1882 Texas Newspaper masthead font

zvowell's picture

This is the masthead for a paper in Fort Worth, TX in 1882.

Not having much experience identifying types, I looked around on the web, & the closest I could find was Cloister Black (though looking at Cloister Black in detail now, it seems there's way too many differences between it and this masthead type for the latter to be a mere modification of the former).

Any help would be much appreciated.


Jan's picture

Most mastheads are custom designed. Might be the case with this one as well.

zvowell's picture

ah, that makes sense, thanks for the info.
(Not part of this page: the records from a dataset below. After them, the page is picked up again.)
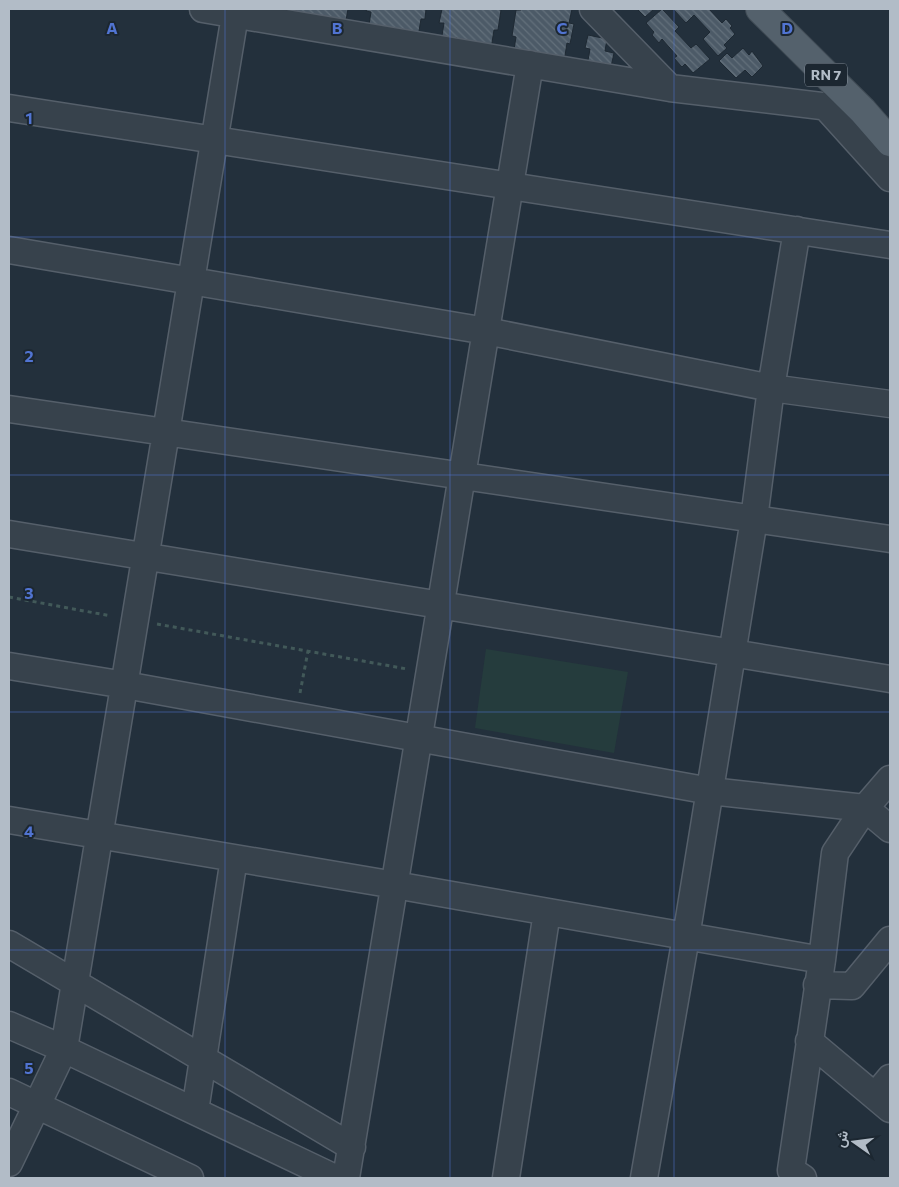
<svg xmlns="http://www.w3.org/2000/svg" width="899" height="1187" font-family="Commissioner,Vazirmatn,sans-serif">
  <defs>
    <pattern id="building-back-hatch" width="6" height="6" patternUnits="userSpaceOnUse" patternTransform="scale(1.25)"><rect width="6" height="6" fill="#4c5a67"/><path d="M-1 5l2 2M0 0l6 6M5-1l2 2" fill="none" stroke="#63707b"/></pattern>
  </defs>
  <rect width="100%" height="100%" fill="#23303c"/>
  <path fill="#253c3d" d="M486 649 628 672 614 753 475 728Z"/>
  <path fill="url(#building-back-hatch)" stroke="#1e2933" d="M296 9H348L345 26 295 18Z
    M367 9H426L425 19H421L418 37 368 31 371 12 366 11Z
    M442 9H497L501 10 498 30H494L491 49 456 42 457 38H451L450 43 441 42 444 23H439Z
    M521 9H572L569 23 574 24 570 44 567 43 564 62 513 56 516 37 512 36 516 10H521Z
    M637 9H654L645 17Z
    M662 9 679 27 675 31 691 48 696 44 710 59 693 73 685 64 682 67 674 58 677 56 662 39 659 43 652 35 654 32 646 23Z
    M673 9H709L722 23 726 19 732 26 730 28 735 34 724 45 727 48 718 56 703 39 710 32 694 15 686 23Z
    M588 35 607 39 605 51 614 53 611 67 587 66 590 49 585 48Z
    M743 48 749 55 752 51 763 66 752 77 745 70 736 78 719 61 727 53 732 58Z"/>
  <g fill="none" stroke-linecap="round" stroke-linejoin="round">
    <defs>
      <path id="minor" d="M203 9 670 88 863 111
        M593 9 670 88
        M825 106 890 178
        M9 108 890 245
        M9 250 486 331 771 388 890 404
        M9 409 890 539
        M9 534 890 679
        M9 666 125 685 710 791 865 808 890 829
        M9 820 395 885 822 960
        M9 944 352 1147
        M817 985 852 986 890 940
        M9 1025 64 1049 335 1178
        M809 1041 890 1109
        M9 1092 190 1178
        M875 1096 890 1078
        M195 1111 234 858
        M9 1163 64 1049 236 9
        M346 1178 530 64
        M506 1178 547 912
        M644 1178 686 937 754 519 771 388 797 230
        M803 1178 791 1170 822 960 835 853 865 808 890 779"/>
      <path id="major" d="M760 9 863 111 890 142"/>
    </defs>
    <use href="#minor" stroke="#555f6a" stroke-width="29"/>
    <use href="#major" stroke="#404b55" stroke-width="30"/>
    <path stroke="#425959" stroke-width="3" stroke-dasharray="4 4" stroke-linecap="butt" d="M9 597 111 616
      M157 624 407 669
      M300 693 308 651"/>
    <use href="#minor" stroke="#37424c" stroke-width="26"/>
    <use href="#major" stroke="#54616c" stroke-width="28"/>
  </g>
  <path fill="none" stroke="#5174d2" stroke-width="1" stroke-opacity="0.55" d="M225 9V1178M450 9V1178M674 9V1178M9 237H890M9 475H890M9 712H890M9 950H890"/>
  <g text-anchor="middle" stroke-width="4" stroke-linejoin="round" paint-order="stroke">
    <rect fill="#1c2731" stroke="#858f9a" stroke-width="1" x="805" y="63.5" width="42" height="23" rx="4"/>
    <g font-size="14" font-weight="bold" fill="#b2bcc7">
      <text x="826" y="80">RN 7</text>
    </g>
  </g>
  <g font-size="16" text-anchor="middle" font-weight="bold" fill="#5174d2" stroke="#1c2731" stroke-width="4" stroke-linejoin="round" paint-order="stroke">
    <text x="112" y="34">A</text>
    <text x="337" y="34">B</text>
    <text x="562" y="34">C</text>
    <text x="787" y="34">D</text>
    <text x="29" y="124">1</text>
    <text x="29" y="362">2</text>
    <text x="29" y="599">3</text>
    <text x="29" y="837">4</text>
    <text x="29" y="1074">5</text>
  </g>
  <rect width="899" height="1187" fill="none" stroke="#b2bcc7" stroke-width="20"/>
  <g transform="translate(854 1142) rotate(284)" stroke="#1c2731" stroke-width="4" paint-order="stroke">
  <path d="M0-4L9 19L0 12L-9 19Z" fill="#b2bcc7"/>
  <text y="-8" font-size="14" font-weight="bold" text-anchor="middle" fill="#b2bcc7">ش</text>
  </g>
</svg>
Is there a less specific way to describe a (possibly)custom type like this? As in: "This masthead uses a font from the Old English family"? I mean, is that a legitimate way to talk about types/fonts, or am I just making this up from google searches?

aluminum's picture

That would be called 'blackletter'

Stephen Coles's picture

You might like Avebury.

zvowell's picture

thanks everyone-- here's what I ended up writing. If it makes you cringe to read it, feel free to post your feeling here.

"The paper employed a distinguished, uncluttered masthead which displayed Fort Worth Daily Gazette in a customized font informed by elements of Blackletter fonts such as Amador, Cloister Black and Monotype Old English."

Lex Kominek's picture

P.S. This is a nameplate, not a masthead.

- Lex

eliason's picture

This strikes me as odd and potentially misleading phrasing. Will your reader understand that your example blackletter types postdate the nameplate, and thus could not themselves have "informed" the design of it?

And, using the word "customized font" implies that a whole alphabet of individual type sorts was made for the newspaper, when (as I understand it) if it was indeed a custom nameplate, it would have been a single piece and thus not properly called a "font" (and probably not properly called "type").

Florian Hardwig's picture

According to the DIN scheme, blackletter typefaces can be classified into 5 categories. This would be a ‘Gotisch’. One can add that it is ‘handtooled’.

zvowell's picture

Lex: hmmm... Merriam-Webster seems to indicate that masthead is an appropriate usage here.

eliason: I appreciate the critique. yeah, I considered the post-dated nature of blackletter types, and on second thought I think I'll ditch the "informed" bit. you bring up an interesting point about these letters not constituting a font, but if they're not of a "font" or of a "type", then what are they? (sorry if I'm asking questions an intro text on graphic design would just as easily answer).

Florian & everyone else: how about: "The paper's nameplate employs handtooled Gothic typefaces in an otherwise distinguished, uncluttered front-page banner."

Justin_Ch's picture

you bring up an interesting point about these letters not constituting a font, but if they’re not of a “font” or of a “type”, then what are they?

Lettering. Carefully drawn, built-up letters, as opposed to calligraphy in which the strokes of the letter are usually a single width of the pen or brush being held at a particular angle.

I think your final sentence is fine, but maybe mention that it was the look almost universal to newspapers then rather than something particularly unique to this one.